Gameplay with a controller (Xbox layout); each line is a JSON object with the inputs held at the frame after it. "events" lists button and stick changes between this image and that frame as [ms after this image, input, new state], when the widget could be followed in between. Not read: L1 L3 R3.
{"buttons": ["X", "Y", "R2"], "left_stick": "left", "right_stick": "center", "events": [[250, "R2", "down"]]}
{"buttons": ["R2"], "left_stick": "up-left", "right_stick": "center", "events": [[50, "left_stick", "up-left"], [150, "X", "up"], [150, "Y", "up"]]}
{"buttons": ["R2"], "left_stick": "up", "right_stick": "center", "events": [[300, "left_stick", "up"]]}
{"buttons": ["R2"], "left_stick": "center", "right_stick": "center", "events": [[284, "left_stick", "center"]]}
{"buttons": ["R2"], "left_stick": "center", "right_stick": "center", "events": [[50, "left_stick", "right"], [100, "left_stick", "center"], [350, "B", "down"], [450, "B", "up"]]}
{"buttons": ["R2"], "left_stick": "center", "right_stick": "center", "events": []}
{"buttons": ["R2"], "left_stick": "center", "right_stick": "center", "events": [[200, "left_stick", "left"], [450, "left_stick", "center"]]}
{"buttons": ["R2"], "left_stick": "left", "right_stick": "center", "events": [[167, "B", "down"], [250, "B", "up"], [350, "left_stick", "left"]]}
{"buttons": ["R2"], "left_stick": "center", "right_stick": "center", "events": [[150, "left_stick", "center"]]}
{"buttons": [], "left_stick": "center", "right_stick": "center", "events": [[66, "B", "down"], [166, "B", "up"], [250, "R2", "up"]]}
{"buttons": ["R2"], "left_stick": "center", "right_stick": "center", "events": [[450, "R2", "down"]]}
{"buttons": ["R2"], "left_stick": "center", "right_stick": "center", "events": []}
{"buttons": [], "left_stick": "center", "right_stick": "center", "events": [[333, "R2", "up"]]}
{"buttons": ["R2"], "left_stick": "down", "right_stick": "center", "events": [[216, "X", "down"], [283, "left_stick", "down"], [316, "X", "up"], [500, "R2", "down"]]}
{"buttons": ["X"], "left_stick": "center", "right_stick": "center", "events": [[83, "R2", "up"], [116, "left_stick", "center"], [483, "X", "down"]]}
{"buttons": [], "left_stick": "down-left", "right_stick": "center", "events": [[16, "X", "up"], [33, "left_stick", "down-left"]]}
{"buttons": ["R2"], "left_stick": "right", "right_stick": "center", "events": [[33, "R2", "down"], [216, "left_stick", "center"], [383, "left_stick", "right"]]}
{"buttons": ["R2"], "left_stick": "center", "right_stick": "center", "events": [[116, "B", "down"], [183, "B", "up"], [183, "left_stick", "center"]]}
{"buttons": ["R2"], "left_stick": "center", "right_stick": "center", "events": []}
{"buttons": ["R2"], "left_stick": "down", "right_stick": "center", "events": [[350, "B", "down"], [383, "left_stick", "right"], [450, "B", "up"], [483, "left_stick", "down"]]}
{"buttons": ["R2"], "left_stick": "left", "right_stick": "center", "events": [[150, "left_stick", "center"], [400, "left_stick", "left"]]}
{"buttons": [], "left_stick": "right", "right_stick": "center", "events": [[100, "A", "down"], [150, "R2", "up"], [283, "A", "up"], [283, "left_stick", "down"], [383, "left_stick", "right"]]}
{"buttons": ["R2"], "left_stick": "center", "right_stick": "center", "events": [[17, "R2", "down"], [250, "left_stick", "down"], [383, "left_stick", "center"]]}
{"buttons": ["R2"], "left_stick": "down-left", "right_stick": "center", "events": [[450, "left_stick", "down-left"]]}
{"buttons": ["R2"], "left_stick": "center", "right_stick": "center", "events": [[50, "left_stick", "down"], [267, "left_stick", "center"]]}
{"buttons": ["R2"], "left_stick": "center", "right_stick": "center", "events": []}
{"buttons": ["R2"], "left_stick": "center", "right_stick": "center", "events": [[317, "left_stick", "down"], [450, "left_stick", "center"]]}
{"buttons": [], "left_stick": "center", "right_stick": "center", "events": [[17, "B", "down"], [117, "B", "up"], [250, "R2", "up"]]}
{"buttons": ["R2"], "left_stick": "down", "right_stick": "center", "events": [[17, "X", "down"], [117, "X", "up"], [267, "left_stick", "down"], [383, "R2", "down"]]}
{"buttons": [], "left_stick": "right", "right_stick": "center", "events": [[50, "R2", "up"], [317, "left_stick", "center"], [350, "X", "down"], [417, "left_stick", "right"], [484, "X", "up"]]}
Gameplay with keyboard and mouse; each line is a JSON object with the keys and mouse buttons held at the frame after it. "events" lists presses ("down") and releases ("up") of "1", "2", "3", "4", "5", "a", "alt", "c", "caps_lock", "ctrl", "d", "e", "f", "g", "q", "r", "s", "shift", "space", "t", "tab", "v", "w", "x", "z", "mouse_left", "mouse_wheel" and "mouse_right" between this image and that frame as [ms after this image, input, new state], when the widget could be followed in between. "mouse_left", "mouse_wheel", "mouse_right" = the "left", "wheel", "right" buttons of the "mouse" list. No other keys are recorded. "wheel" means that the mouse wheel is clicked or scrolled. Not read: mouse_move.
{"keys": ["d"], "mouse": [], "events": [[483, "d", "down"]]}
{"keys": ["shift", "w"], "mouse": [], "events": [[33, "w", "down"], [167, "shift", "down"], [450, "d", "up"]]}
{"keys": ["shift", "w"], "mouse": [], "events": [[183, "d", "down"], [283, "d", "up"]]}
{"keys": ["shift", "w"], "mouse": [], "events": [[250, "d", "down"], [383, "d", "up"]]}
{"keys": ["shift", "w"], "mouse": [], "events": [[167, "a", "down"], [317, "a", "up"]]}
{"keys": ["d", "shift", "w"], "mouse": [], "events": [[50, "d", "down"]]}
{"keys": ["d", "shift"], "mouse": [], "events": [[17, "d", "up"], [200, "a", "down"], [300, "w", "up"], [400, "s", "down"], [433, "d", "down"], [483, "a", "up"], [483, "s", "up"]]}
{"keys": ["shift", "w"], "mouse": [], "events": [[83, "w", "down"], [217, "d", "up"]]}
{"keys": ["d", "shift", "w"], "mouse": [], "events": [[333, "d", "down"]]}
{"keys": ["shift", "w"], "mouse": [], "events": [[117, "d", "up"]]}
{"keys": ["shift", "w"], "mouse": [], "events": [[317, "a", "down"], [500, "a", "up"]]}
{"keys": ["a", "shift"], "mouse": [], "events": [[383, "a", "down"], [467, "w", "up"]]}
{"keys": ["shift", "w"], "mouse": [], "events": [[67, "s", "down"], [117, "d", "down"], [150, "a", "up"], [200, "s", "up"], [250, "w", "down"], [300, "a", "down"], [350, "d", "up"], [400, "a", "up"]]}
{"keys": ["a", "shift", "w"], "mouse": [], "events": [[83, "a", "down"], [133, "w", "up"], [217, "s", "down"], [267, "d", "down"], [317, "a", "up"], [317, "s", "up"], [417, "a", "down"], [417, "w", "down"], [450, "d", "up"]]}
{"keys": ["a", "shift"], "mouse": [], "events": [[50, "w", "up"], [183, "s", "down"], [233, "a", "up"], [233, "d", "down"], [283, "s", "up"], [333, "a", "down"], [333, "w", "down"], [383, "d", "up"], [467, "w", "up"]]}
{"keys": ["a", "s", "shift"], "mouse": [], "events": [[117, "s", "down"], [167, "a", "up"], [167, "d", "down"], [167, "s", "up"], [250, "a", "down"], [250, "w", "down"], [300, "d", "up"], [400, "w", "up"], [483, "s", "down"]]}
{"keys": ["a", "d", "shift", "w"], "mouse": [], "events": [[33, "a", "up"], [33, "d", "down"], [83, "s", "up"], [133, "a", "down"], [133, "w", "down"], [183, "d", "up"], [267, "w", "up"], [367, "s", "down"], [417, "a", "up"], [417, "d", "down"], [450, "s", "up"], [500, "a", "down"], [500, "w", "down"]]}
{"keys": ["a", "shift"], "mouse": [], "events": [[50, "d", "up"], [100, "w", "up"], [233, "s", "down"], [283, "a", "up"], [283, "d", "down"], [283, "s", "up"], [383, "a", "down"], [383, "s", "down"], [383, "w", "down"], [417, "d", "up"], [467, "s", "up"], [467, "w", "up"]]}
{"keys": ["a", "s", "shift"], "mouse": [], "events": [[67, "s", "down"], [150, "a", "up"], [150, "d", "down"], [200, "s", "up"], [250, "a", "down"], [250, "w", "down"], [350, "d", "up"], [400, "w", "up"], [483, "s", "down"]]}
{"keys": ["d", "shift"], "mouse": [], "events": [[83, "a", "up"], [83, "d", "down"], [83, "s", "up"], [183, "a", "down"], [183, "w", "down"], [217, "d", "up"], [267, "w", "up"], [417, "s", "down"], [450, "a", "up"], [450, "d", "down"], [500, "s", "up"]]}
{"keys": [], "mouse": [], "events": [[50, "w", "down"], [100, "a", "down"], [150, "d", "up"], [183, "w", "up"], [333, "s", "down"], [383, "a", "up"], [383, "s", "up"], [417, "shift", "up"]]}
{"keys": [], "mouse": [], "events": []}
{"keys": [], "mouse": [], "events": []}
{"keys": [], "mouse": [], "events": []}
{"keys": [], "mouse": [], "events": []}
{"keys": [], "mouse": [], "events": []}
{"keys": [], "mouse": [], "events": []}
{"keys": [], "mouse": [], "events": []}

::::

_Exercise objective_. Which lines of the listing contain the word "between"? Copy each of them.

_Written response_.
Gameplay with a controller (Xbox layout); each line is a JSON object with the inputs held at the frame after it. "events" lists button and stick changes between this image and that frame as [ms after this image, input, new state], when the widget could be followed in between. Not read: L1 L3 R3.
Gameplay with keyboard and mouse; each line is a JSON object with the keys and mouse buttons held at the frame after it. "events" lists presses ("down") and releases ("up") of "1", "2", "3", "4", "5", "a", "alt", "c", "caps_lock", "ctrl", "d", "e", "f", "g", "q", "r", "s", "shift", "space", "t", "tab", "v", "w", "x", "z", "mouse_left", "mouse_wheel" and "mouse_right" between this image and that frame as [ms after this image, input, new state], when the widget could be followed in between. "mouse_left", "mouse_wheel", "mouse_right" = the "left", "wheel", "right" buttons of the "mouse" list. No other keys are recorded. "wheel" means that the mouse wheel is clicked or scrolled. Not read: mouse_move.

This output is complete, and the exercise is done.